Part 19.
Makanya, nama suami tuh disimpannya pakai nama yang spesial, jangan cuma 'Pak Iqbal'.
***
Notes:
- siap-siap ngelus dada ya sama kelakuan Luli :D
-----
Hari Selasa tiba. Ba'da subuh Luli sudah bersiap untuk mengantar Iqbal ke bandara. Umi ikut, alasannya menemani Luli agar tak pulang sendiri. Kasihan.

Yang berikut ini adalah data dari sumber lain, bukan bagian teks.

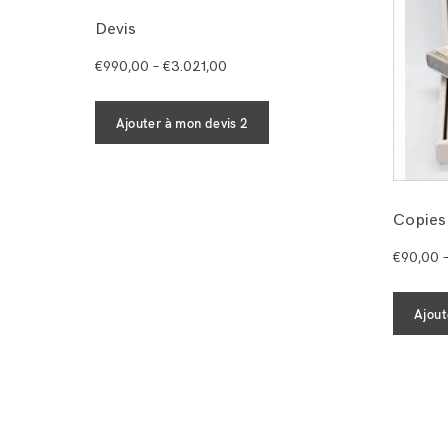
Devis
€
990,00
–
€
3.021,00
Ajouter à mon devis 2
Copies
€
90,00
Ajout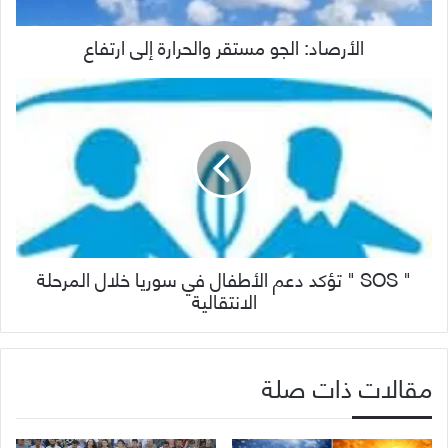
الأرصاد: الجو مستقر والحرارة إلى ارتفاع
" SOS " تؤكد دعم الأطفال في سوريا خلال المرحلة
الانتقالية
مقالات ذات صلة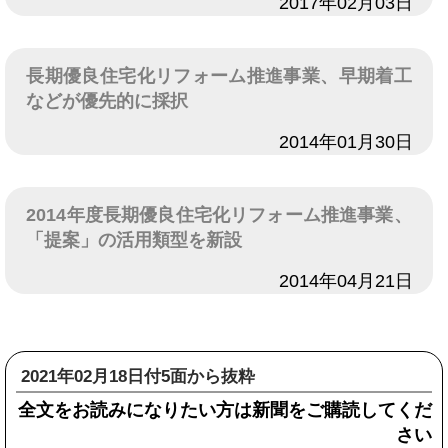
日付
2017年02月03日
長期優良住宅化リフォーム推進事業、早期着工
などが優先的に採択
日付
2014年01月30日
2014年度長期優良住宅化リフォーム推進事業、
「提案」の活用類型を新設
日付
2014年04月21日
2021年02月18日付5面から抜粋
全文をお読みになりたい方は新聞をご購読してくだ
さい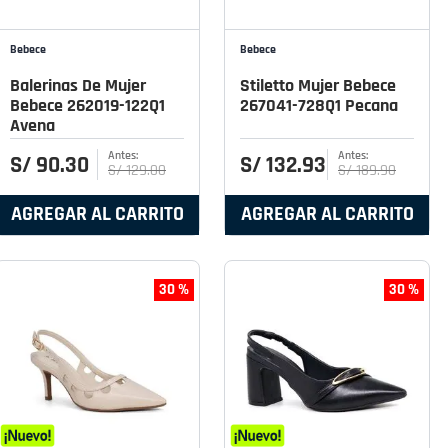
Bebece
Bebece
Balerinas De Mujer
Stiletto Mujer Bebece
Bebece 262019-122Q1
267041-728Q1 Pecana
Avena
S/
90
.
30
S/
132
.
93
S/
129
.
00
S/
189
.
90
AGREGAR AL CARRITO
AGREGAR AL CARRITO
30 %
30 %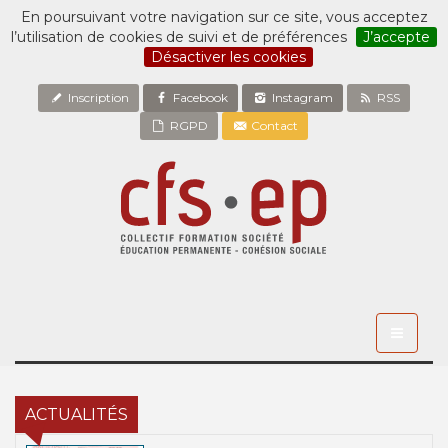
En poursuivant votre navigation sur ce site, vous acceptez
l’utilisation de cookies de suivi et de préférences
J’accepte
Désactiver les cookies
Inscription
Facebook
Instagram
RSS
RGPD
Contact
Toggle
navigati
ACTUALITÉS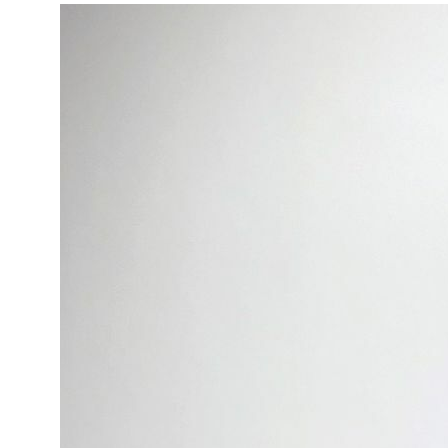
Пользовательское соглашение
Политика конфиденциальности
Инстаграм запрещенная в РФ организация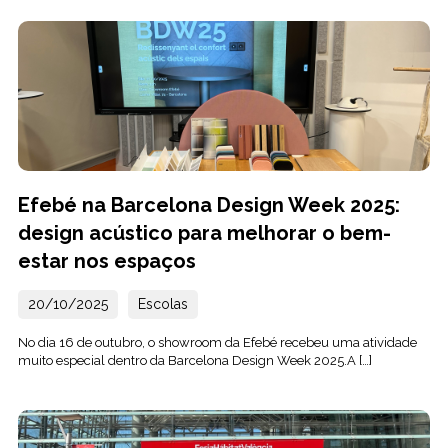
Efebé na Barcelona Design Week 2025:
design acústico para melhorar o bem-
estar nos espaços
20/10/2025
Escolas
No dia 16 de outubro, o showroom da Efebé recebeu uma atividade
muito especial dentro da Barcelona Design Week 2025.A […]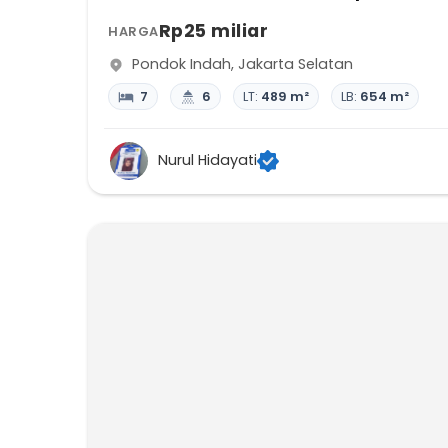
Rp25 miliar
HARGA
Pondok Indah
,
Jakarta Selatan
7
6
LT:
489 m²
LB:
654 m²
Nurul Hidayati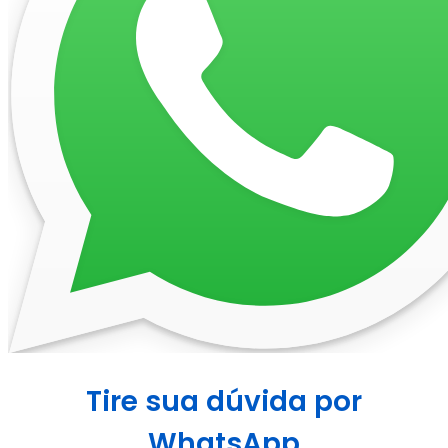
Tire sua dúvida por
WhatsApp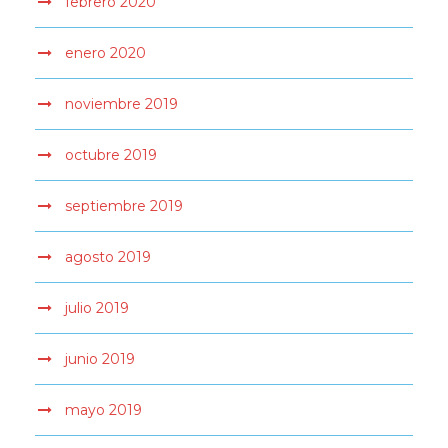
febrero 2020
enero 2020
noviembre 2019
octubre 2019
septiembre 2019
agosto 2019
julio 2019
junio 2019
mayo 2019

Luli sendiri sebenarnya lebih senang tak ditemani, ia berniat langsung ke rumah ibu sebelum berangkat kuliah nanti. Begitulah, konflik kepentingan --terpendam-- antara menantu perempuan dan ibu mertua mulai terjadi.
"Biar saya aja yang nyetir, Kak. Jadi nggak perlu gantian pas di bandara."
"Nggak lah. Permaisuri nggak boleh nyetir, kecuali terpaksa," sahut Iqbal.
"Ya udah, sini umi aja yang nyetir. Kalian di belakang peluk-pelukan. Kan nanti dua hari gak ketemu. Bakalan kangen." Umi pengertian sekali.
"Dih, apalagi ini. Masa Ibu Suri yang nyetir. Bisa kualat nih. Nggak nggak. Udah, Iiq aja yang nyetir. Ibu-ibu nih kalo udah gini pada kompak basa-basi ya." Umi menoyor kepala anaknya.
Perjalanan ke bandara saat pagi masih gelap tak butuh waktu lama. Sepanjang perjalanan itu pula, Luli harus menahan duduk tak nyaman karena Iqbal minta dipeluk dari belakang. Manja!
Luli melakukannya, meski dengan perasaan yang tak bisa lepas bebas. Antara malu dan tak enak hati pada Umi, tapi juga mau dan menikmati setiap persentuhannya dengan sang suami.
Setiba di bandara mereka tak masuk area parkir, melainkan berhenti di area dropping. Iqbal menurunkan bawaannya dari bagasi, lalu berpamitan dengan umi, dan terakhir dengan Luli.
"Baik-baik ya, Sayang. Sering-sering telpon dan WA aku. Kalo nggak ada perlu jangan pergi-pergi sendiri. Kalo mau apa-apa harus lapor aku dulu. Ya?"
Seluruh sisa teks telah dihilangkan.